* _MATERIAL PROVIDED_:
===

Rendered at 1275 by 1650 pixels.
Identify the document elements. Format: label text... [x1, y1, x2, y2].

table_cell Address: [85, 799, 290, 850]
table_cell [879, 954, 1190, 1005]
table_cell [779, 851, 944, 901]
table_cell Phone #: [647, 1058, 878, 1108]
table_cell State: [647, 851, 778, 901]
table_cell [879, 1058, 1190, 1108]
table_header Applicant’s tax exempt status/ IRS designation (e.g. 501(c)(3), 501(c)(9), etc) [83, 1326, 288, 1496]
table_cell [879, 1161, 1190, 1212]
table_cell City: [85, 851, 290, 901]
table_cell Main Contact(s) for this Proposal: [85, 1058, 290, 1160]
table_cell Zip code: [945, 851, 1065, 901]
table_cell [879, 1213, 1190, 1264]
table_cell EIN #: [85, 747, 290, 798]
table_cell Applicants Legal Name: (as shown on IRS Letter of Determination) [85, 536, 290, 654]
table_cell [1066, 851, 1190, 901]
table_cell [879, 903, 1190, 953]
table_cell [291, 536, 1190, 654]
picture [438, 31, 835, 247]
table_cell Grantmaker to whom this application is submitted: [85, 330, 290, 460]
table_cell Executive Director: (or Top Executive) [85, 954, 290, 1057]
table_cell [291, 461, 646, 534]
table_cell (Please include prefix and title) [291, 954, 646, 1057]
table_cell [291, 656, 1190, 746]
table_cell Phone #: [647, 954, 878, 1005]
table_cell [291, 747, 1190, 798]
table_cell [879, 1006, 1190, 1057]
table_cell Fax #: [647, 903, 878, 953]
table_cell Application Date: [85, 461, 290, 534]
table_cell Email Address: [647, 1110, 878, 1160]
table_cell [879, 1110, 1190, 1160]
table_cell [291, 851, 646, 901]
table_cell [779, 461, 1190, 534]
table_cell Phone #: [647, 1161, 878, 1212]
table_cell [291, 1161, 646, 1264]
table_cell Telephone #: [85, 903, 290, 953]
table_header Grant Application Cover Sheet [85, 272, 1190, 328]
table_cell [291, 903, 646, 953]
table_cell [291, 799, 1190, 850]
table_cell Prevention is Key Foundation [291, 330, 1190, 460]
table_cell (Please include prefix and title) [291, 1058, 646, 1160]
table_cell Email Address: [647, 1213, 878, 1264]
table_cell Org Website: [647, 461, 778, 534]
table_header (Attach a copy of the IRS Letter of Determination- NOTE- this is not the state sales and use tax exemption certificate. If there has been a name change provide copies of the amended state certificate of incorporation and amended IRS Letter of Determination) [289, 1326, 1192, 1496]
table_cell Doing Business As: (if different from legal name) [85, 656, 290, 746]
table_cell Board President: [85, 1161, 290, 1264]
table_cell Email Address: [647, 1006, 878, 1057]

===

* _WHAT THE TASK REQUIRES_: Which of the lines above include the string "Address"? Pick them out and copy them.

* _EXERCISE RESPONSE_:
table_cell Address: [85, 799, 290, 850]
table_cell Email Address: [647, 1110, 878, 1160]
table_cell Email Address: [647, 1213, 878, 1264]
table_cell Email Address: [647, 1006, 878, 1057]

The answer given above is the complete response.